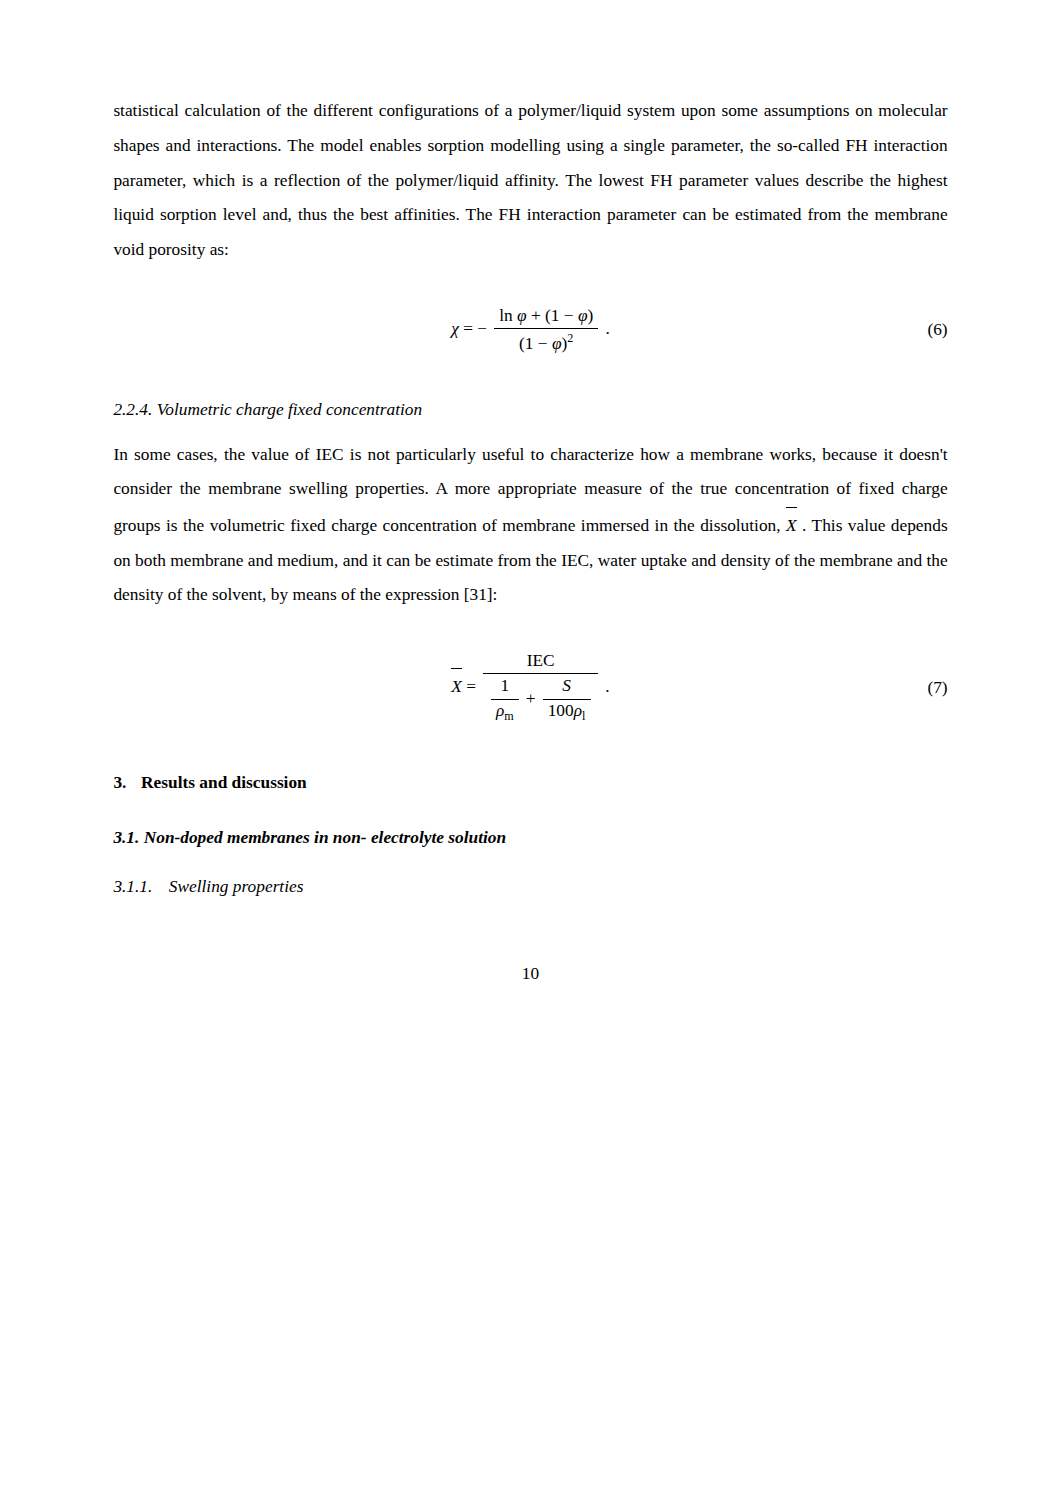statistical calculation of the different configurations of a polymer/liquid system upon some assumptions on molecular shapes and interactions. The model enables sorption modelling using a single parameter, the so-called FH interaction parameter, which is a reflection of the polymer/liquid affinity. The lowest FH parameter values describe the highest liquid sorption level and, thus the best affinities. The FH interaction parameter can be estimated from the membrane void porosity as:
χ = − ln φ + (1 − φ) (1 − φ)2 . (6)
2.2.4. Volumetric charge fixed concentration
In some cases, the value of IEC is not particularly useful to characterize how a membrane works, because it doesn't consider the membrane swelling properties. A more appropriate measure of the true concentration of fixed charge groups is the volumetric fixed charge concentration of membrane immersed in the dissolution, X . This value depends on both membrane and medium, and it can be estimate from the IEC, water uptake and density of the membrane and the density of the solvent, by means of the expression [31]:
X = IEC 1 ρm + S 100ρl . (7)
3. Results and discussion
3.1. Non-doped membranes in non- electrolyte solution
3.1.1. Swelling properties
10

- **Directions**
Without the pictures, write out every line above exactly as it appears.

- **Answer area**
statistical calculation of the different configurations of a polymer/liquid system upon some assumptions on molecular shapes and interactions. The model enables sorption modelling using a single parameter, the so-called FH interaction parameter, which is a reflection of the polymer/liquid affinity. The lowest FH parameter values describe the highest liquid sorption level and, thus the best affinities. The FH interaction parameter can be estimated from the membrane void porosity as:
χ = − ln φ + (1 − φ) (1 − φ)2 . (6)
2.2.4. Volumetric charge fixed concentration
In some cases, the value of IEC is not particularly useful to characterize how a membrane works, because it doesn't consider the membrane swelling properties. A more appropriate measure of the true concentration of fixed charge groups is the volumetric fixed charge concentration of membrane immersed in the dissolution, X . This value depends on both membrane and medium, and it can be estimate from the IEC, water uptake and density of the membrane and the density of the solvent, by means of the expression [31]:
X = IEC 1 ρm + S 100ρl . (7)
3. Results and discussion
3.1. Non-doped membranes in non- electrolyte solution
3.1.1. Swelling properties
10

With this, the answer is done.